In sql, group by using similar group_name

Question

How can I perform a

 GROUP BY

in SQL when the group_name values are similar but not exactly the same?

In my dataset, the group_name values may differ slightly (e.g., "Apple Inc.", "AAPL", "Apple"), but conceptually they refer to the same entity. The similarity might not be obvious or consistent, so I might need to define a custom rule or function like is_similar() to cluster them.

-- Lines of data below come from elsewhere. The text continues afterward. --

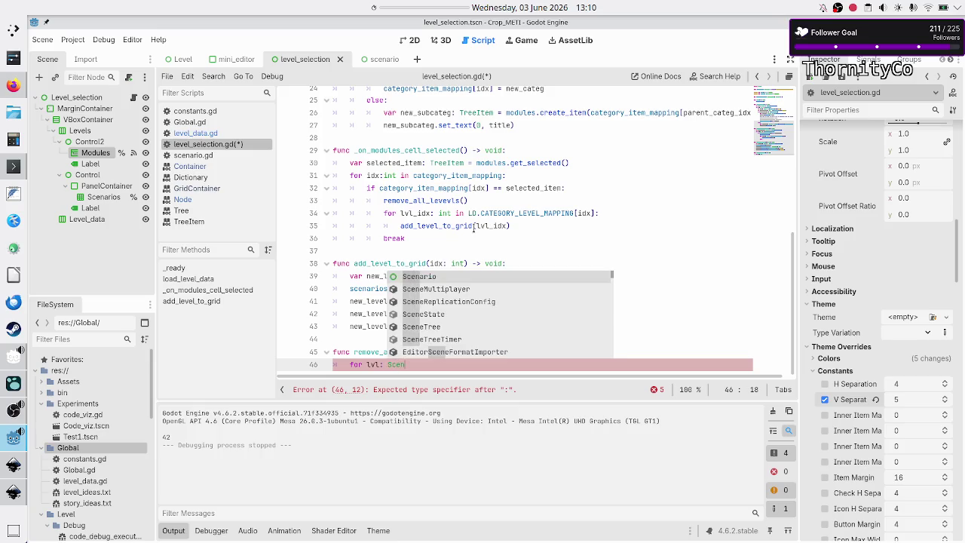
{"action": "key", "text": "Return"}
{"action": "type", "text": "in m"}
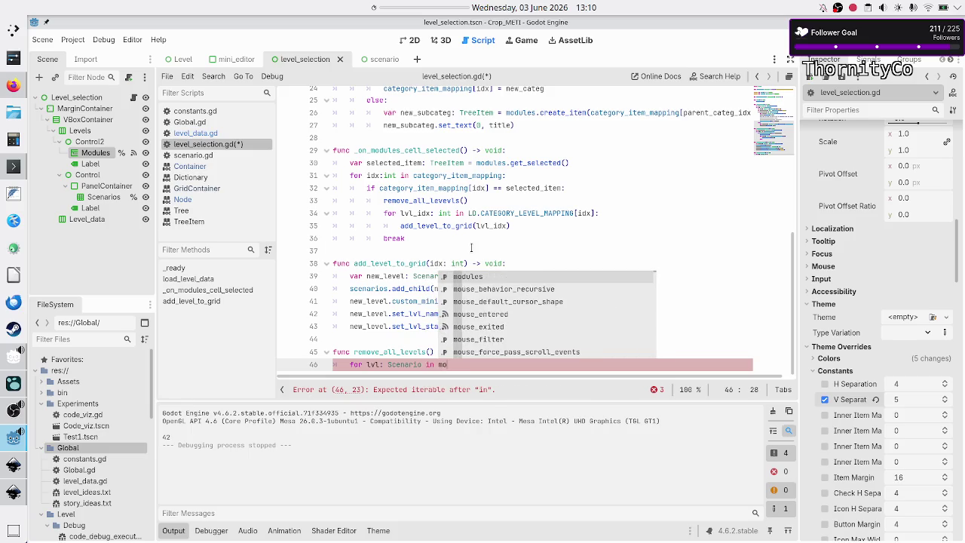
{"action": "type", "text": "o"}
{"action": "key", "text": "Return"}
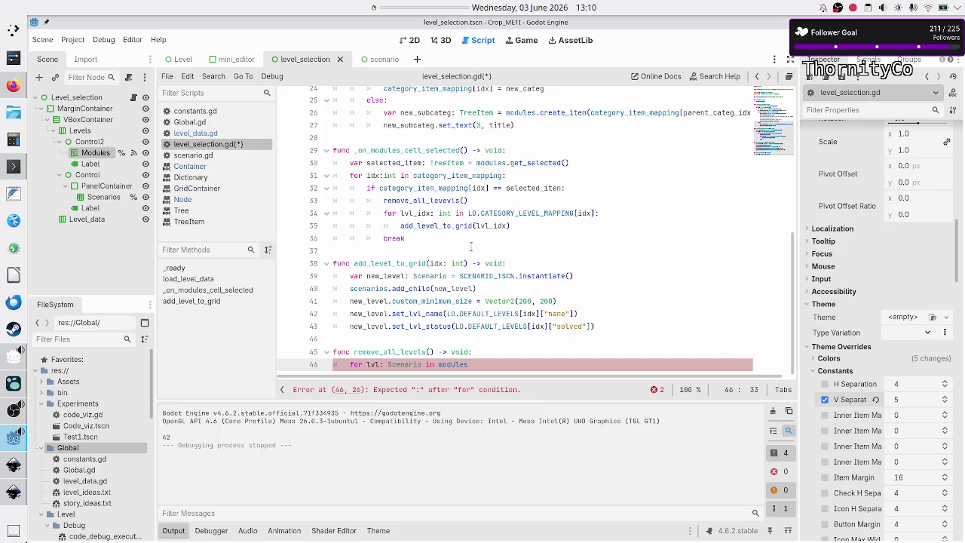
{"action": "key", "text": "BackSpace"}
{"action": "key", "text": "BackSpace"}
{"action": "key", "text": "BackSpace"}
{"action": "type", "text": "scen"}
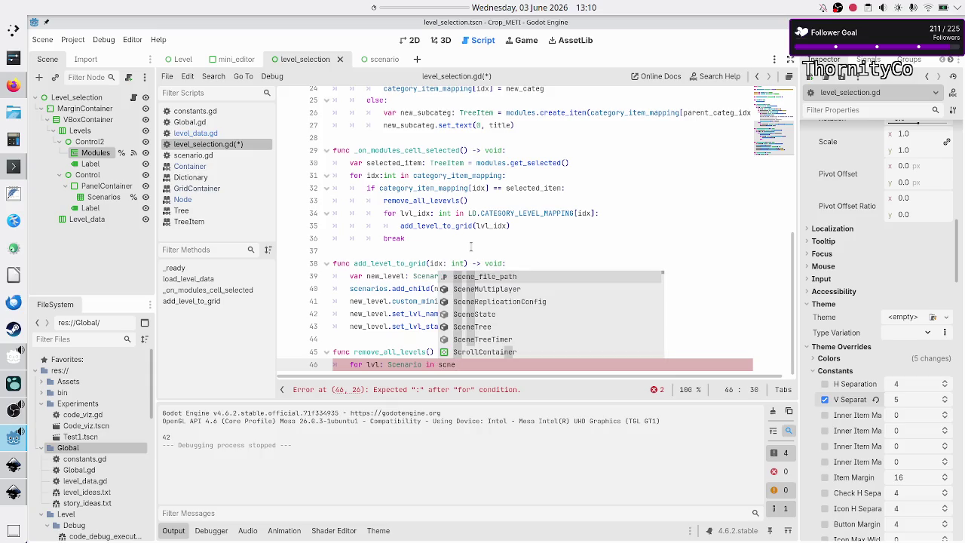
{"action": "type", "text": "ar"}
{"action": "key", "text": "Return"}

For simple cases, I can extract a common pattern using regex or string functions (e.g., strip suffixes, lowercase, take prefixes). But how should I handle more complex scenarios, like fuzzy or semantic similarity?

Case:

group_name	val
'Apple Inc.'	100
'AAPL'	50
'Apple'	30
'Microsoft'	80
'MSFT'	70

What I want to achieve:

new_group_name	total_val
'Apple'	180
'Microsoft'	150

What are the best approaches to achieve this in SQL? And how would I write a query like this:

SELECT some_characteristic(group_name) AS new_group_name,
       SUM(val)
FROM tb1
GROUP BY new_group_name;

Is it possible in Python? using gensim?

is this relevant? stackoverflow.com/questions/6101404/sql-group-by-like — Kenzo Staelens
– Kenzo Staelens, Commented May 15 at 7:26
Is your question how to code is_similar() or how to use it assuming you've already coded it? The first part is too wishy-washy to be answered... — Julien
– Julien, Commented May 15 at 7:40
You must define what is similar for you and what not, otherwise it's impossible to answer your question. — Jonas Metzler
– Jonas Metzler, Commented May 15 at 13:55

ValNik · Accepted Answer · 2025-05-15 13:50:50Z

2

Create a separate table that explicitly maps each variation of group_name to its desired canonical new_group_name

populate this table with entries like:

canonical	variation
Apple Inc.	Apple
AAPL	Apple
Apple	Apple
Microsoft	Microsoft
MSFT	Microsoft

JOIN your data table (tb1) with this mapping table on group_name = variation , and then GROUP BY the canonical_name from the mapping table.

SELECT
    gm.canonical_name AS new_group_name,
    SUM(t.val) AS total_val
FROM tb1 t
JOIN group_mapping gm ON t.group_name = gm.variation

GROUP BY gm.canonical_name
ORDER BY new_group_name;

edited May 15 at 13:50

ValNik

7,7981 gold badge8 silver badges18 bronze badges

answered May 15 at 7:40

Ritik Ranjan

213 bronze badges

Sign up to request clarification or add additional context in comments.

Comments

lemon · Accepted Answer · 2025-05-15 12:37:02Z

If you:

do know the canonical names
do not know the mapping "variation: canonical" in advance
have implemented the "is_similar()" function, that takes two strings and computes the similarity

You can compute a full join between your table of names and canonical names and use your "is_similar" function to compute the similarity between pairs. Then you replace the names from your first table with your remapped names and compute the aggregation.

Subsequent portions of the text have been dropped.